Tasks to complete ->
1. Which disclaimers open the passage on management shareholdings? List every one.
2. Carry the passage on management shareholdings forward from its final sentence.

* START Text passage *

Past performance does not predict future returns. You may get back less than you originally invested. Reference to specific securities is not intended as a recommendation to purchase or sell any investment.

A phenomenon that crops up again and again in life is the principal-agent problem. Whenever someone acts on behalf of someone else, there is the potential for conflicts of interests to arise and lead to a sub-optimal outcome. The issue is particularly pertinent in the world of investment where the owners of capital, shareholders, delegate decisions about how their capital is best used to the CEOs of the companies they invest in. Agency conflicts can range from frivolous expenses, such as flying around unnecessarily in a corporate jet, to more serious examples such as accounting scandals that end in bankruptcy. The best way of aligning the incentives of the principal and the agent in this context is for management to own shares in the company, thereby increasing the probability that management will act in the best interests of shareholders. However the issue of management shareholdings is not quite as simple as it might seem. Much like how in the first Harry Potter book, readers are introduced to Hagrid's pet, Fluffy, whose name belies his true form: a giant angry three-headed dog, a very different creature from what you would have guessed from its name.

The first head
Of the three ways that management can obtain shares, the most preferable is that they buy them themselves. Investors must make decisions based on limited information about companies. In contrast, management know their companies far more intimately with no disclosure barriers. Investors can take advantage of this information asymmetry by taking note when management buy shares for themselves, suggesting confidence that the company's prospects are more positive than market expectations and that the shares are therefore undervalued. Conversely, when management sell shares, it suggests the opposite: a red flag for investors, although this tends to be a weaker signal because there might be forced selling to meet a tax bill, for example. Such dealings by management are often referred to as insider trades and must be disclosed to the market within two business days. Investing on the basis of management dealing is not foolproof because significant uncertainty exists about an investment's prospects even when you are privy to all internal information – many external factors are beyond management's control, for example. However it is a very helpful signal that a company is worth further research.

* END Text passage *
* START Collected data *

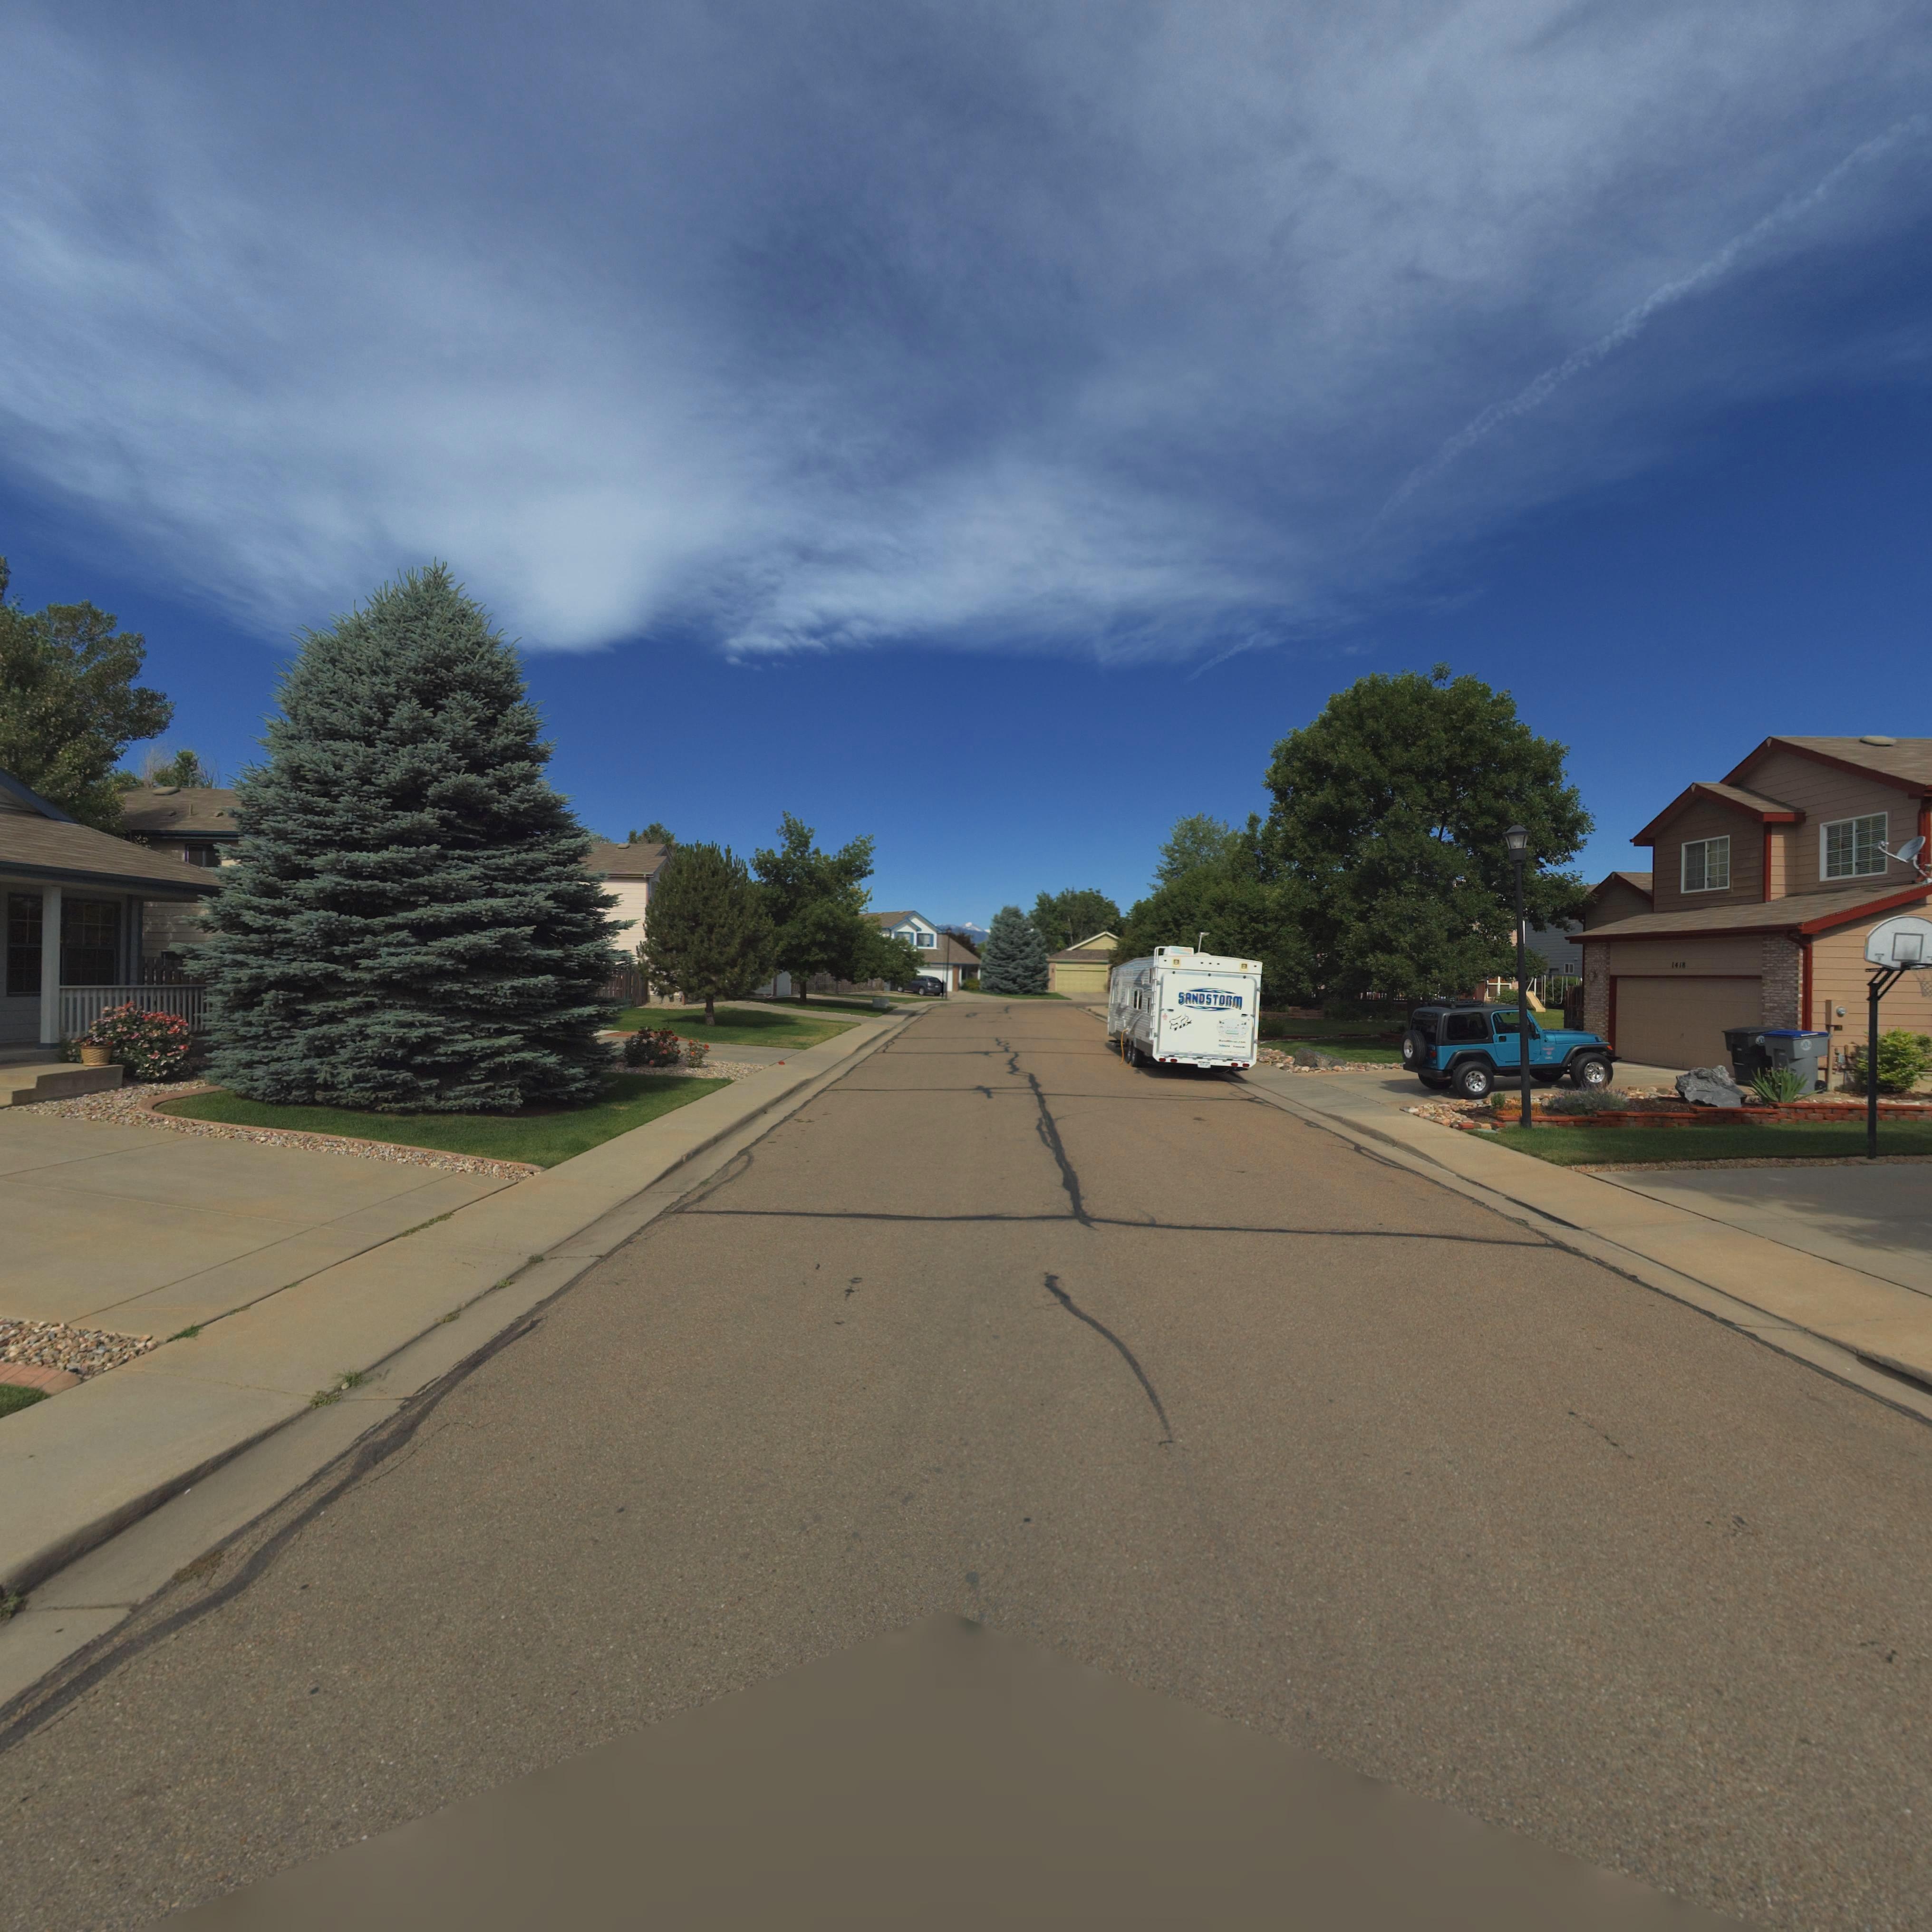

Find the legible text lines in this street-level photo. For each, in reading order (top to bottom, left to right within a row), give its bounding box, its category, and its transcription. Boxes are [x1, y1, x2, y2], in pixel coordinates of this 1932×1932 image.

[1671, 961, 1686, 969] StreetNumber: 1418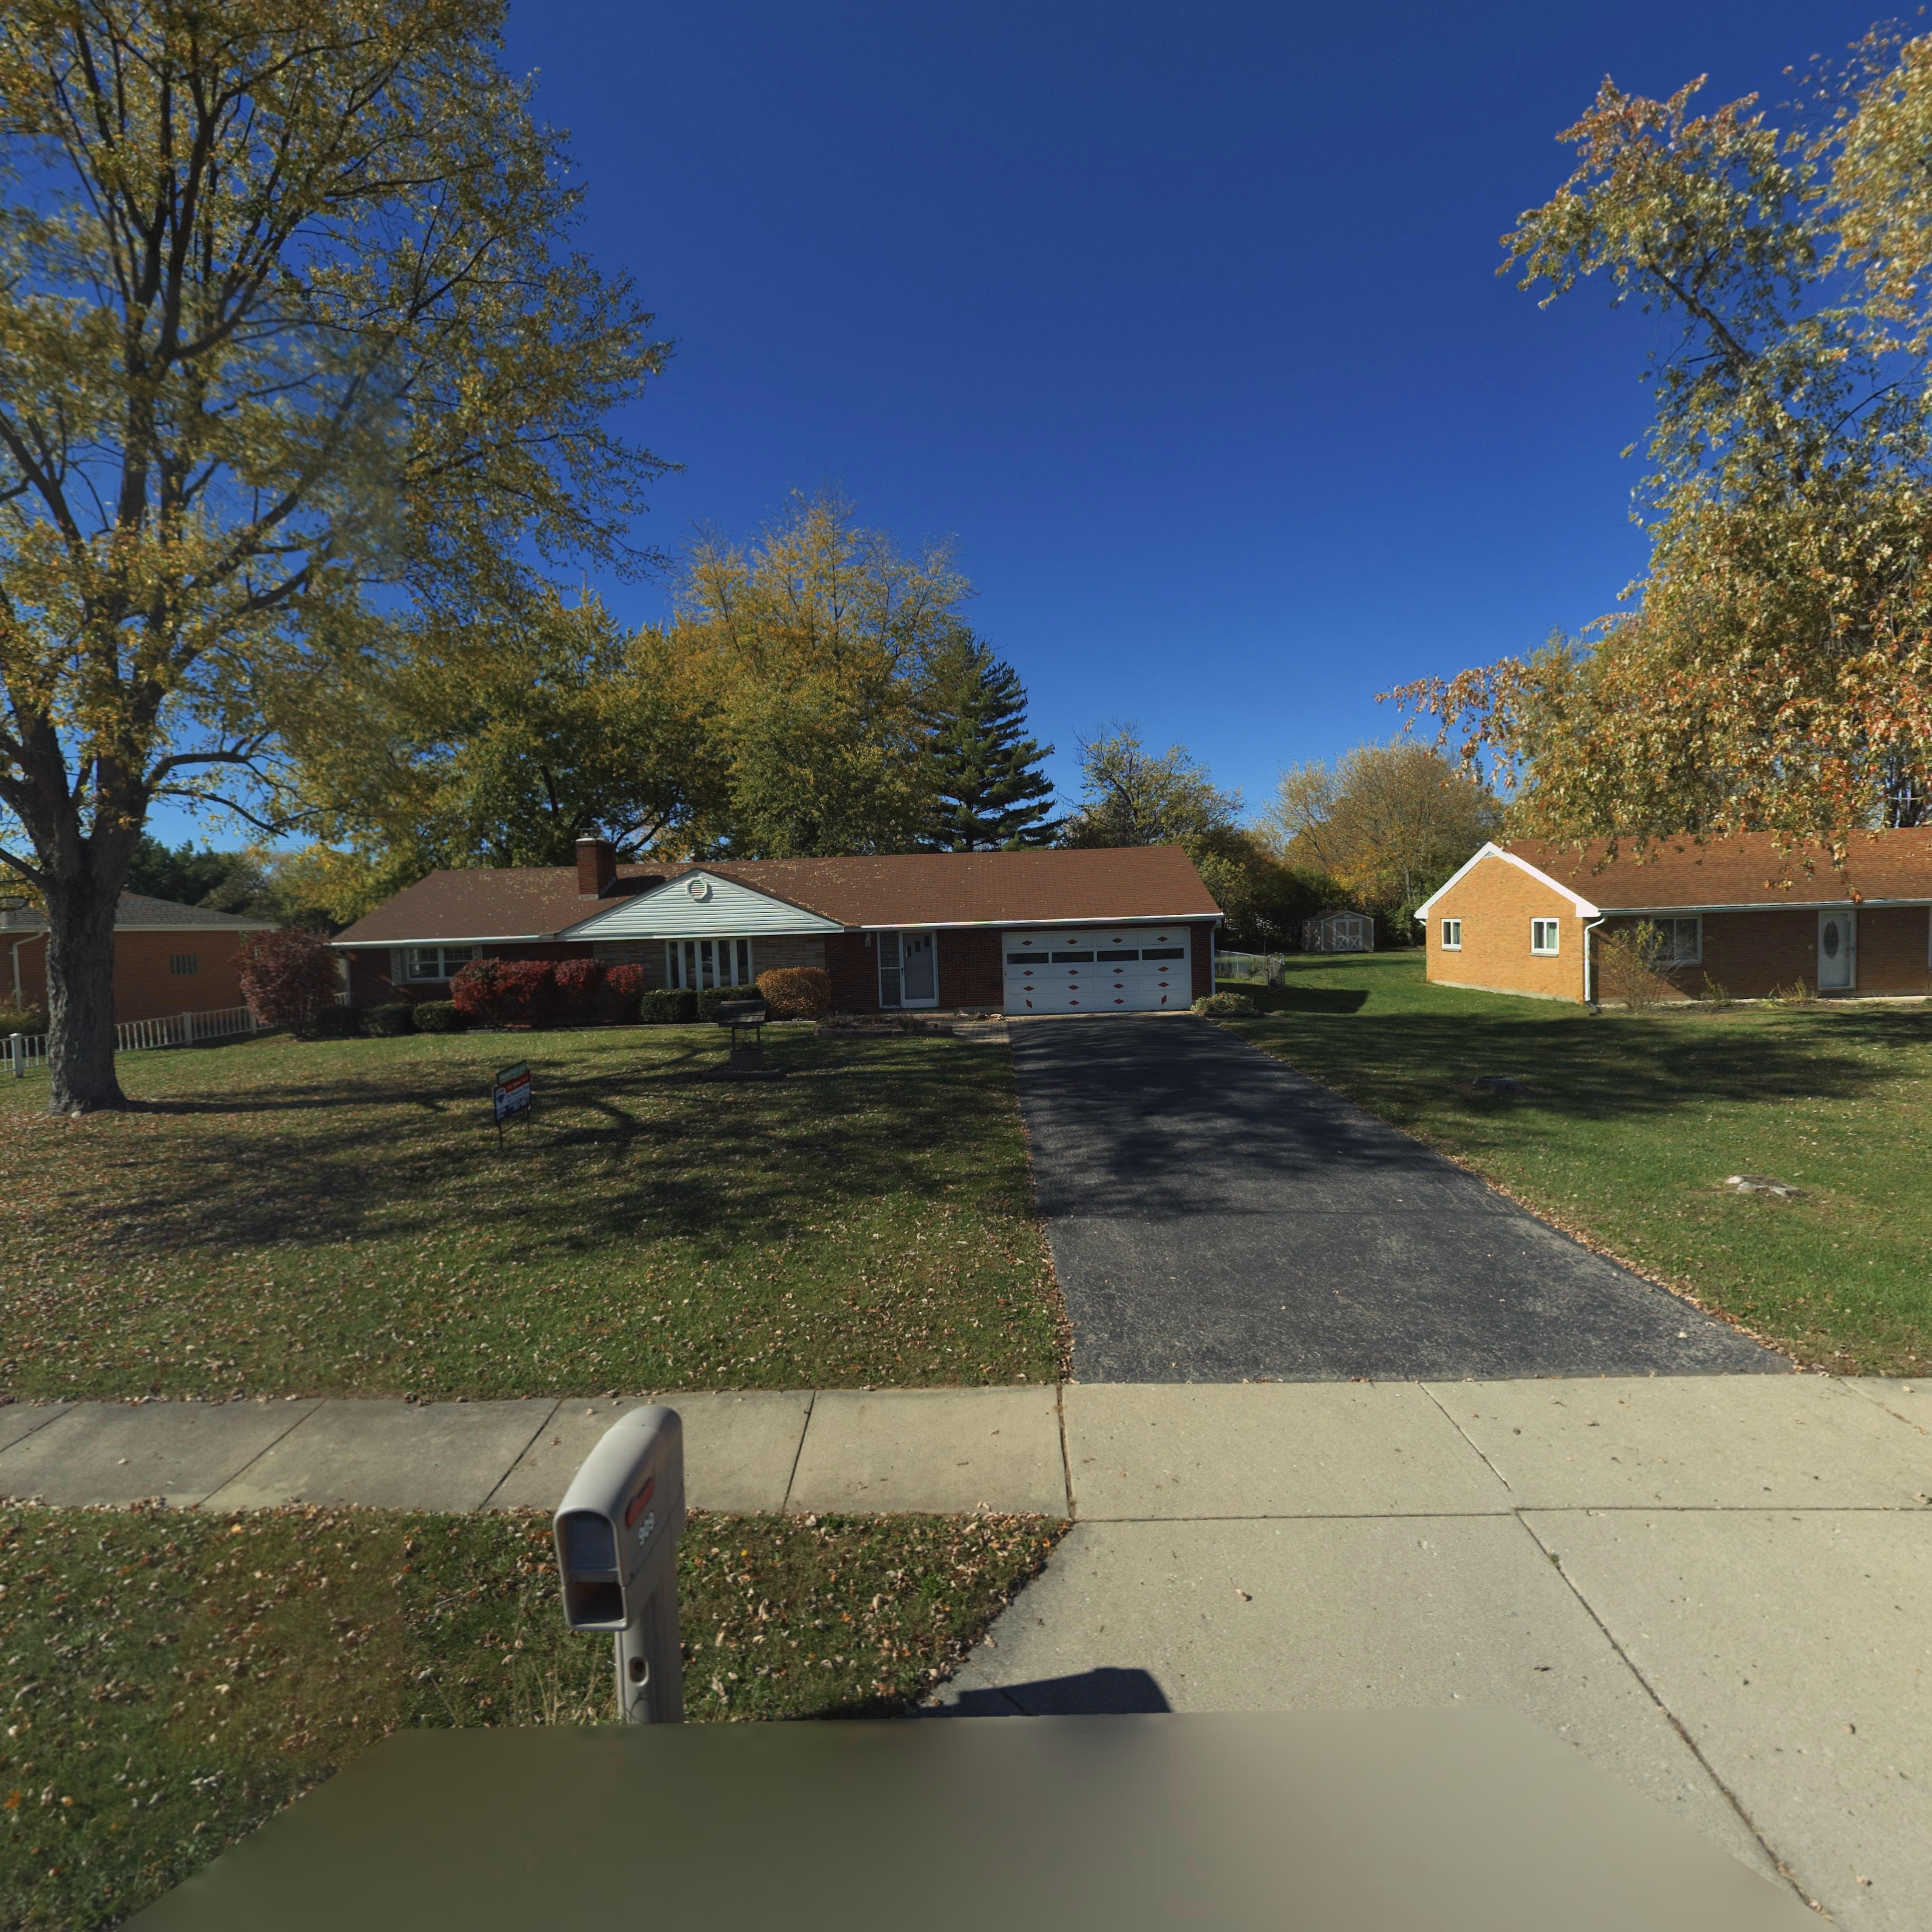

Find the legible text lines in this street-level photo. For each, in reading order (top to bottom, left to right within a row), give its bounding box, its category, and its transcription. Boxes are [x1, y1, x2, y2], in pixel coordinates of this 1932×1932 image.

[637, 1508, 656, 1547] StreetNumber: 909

* END Collected data *

Answers for the exercise ->
1.
- Past performance does not predict future returns.
- You may get back less than you originally invested.
- Reference to specific securities is not intended as a recommendation to purchase or sell any investment.

2.
The second head
Management may also own shares if they are the founder of the company and have retained shares following an IPO. Founders can often retain significant shareholdings which make them much more aligned than professional managers, not to mention that they also tend to be much more emotionally invested in the long-term success of the business that they built from scratch. Academic research suggests that founder-led companies tend to be very good investments.

However, with management shareholdings it is possible to have too much of a good thing. The stick which shareholders have at their disposal for aligning incentives is the threat of firing company management for poor performance. If a founder CEO owns the majority of the shares, this is not possible. Founder ownership might solve one problem, but it can create another: what we thought was the agent is actually the principal, and what we thought was the principal is actually a minority shareholder with no say in how the business is run. Controlling shareholders can make decisions that benefit themselves disproportionately relative to minorities, such as employing family members rather than the most talented managers. These companies often trade at discounts due to this lack of control. However, the degree to which this disadvantages investors depends very much on the founder in question. The lack of voting rights increases risk but does so in a symmetric way, i.e. it increases the range of possible returns not only to the downside but also to the upside if the company is run well.  For example, it would be hard to argue that having Mark Zuckerberg as the controlling shareholder of Meta (formerly Facebook) has been bad for minority investors: at time of writing, the Facebook share price has risen over five times since its IPO in 2012. The key is to be reasonably confident about the ability and motives of management before investing in a company where you can't fire them if you turn out to be wrong.

Interestingly, management control can be beneficial as it can insulate CEOs from the outside pressures that force them to make myopic decisions. Regular managers may be unwilling to invest in long-term projects because they worry this will damage the company's profit growth in the short-term and lead to them being fired. Maximizing profitability today is not necessarily in the long-run interests of shareholders. For example, in luxury fashion stretching a brand too far in the short-term can jeopardise its longevity. It's no coincidence that the most successful luxury groups, such as LVMH and Kering, tend to be family run.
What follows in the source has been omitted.